# YOUR ASSIGNMENT
Return every line of the listing below word for word, omitting the pictures from your answer.

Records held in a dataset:
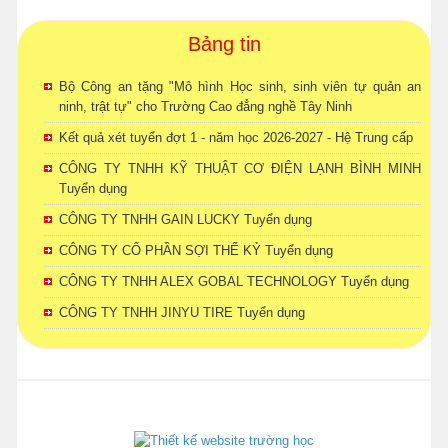
Bảng tin
Bộ Công an tặng "Mô hình Học sinh, sinh viên tự quản an
ninh, trật tự" cho Trường Cao đẳng nghề Tây Ninh
Kết quả xét tuyển đợt 1 - năm học 2026-2027 - Hệ Trung cấp
CÔNG TY TNHH KỸ THUẬT CƠ ĐIỆN LẠNH BÌNH MINH
Tuyển dụng
CÔNG TY TNHH GAIN LUCKY Tuyển dụng
CÔNG TY CỔ PHẦN SỢI THẾ KỶ Tuyển dụng
CÔNG TY TNHH ALEX GOBAL TECHNOLOGY Tuyển dụng
CÔNG TY TNHH JINYU TIRE Tuyển dụng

# ANSWER TO THIS EXERCISE
Bảng tin
Bộ Công an tặng "Mô hình Học sinh, sinh viên tự quản an
ninh, trật tự" cho Trường Cao đẳng nghề Tây Ninh
Kết quả xét tuyển đợt 1 - năm học 2026-2027 - Hệ Trung cấp
CÔNG TY TNHH KỸ THUẬT CƠ ĐIỆN LẠNH BÌNH MINH
Tuyển dụng
CÔNG TY TNHH GAIN LUCKY Tuyển dụng
CÔNG TY CỔ PHẦN SỢI THẾ KỶ Tuyển dụng
CÔNG TY TNHH ALEX GOBAL TECHNOLOGY Tuyển dụng
CÔNG TY TNHH JINYU TIRE Tuyển dụng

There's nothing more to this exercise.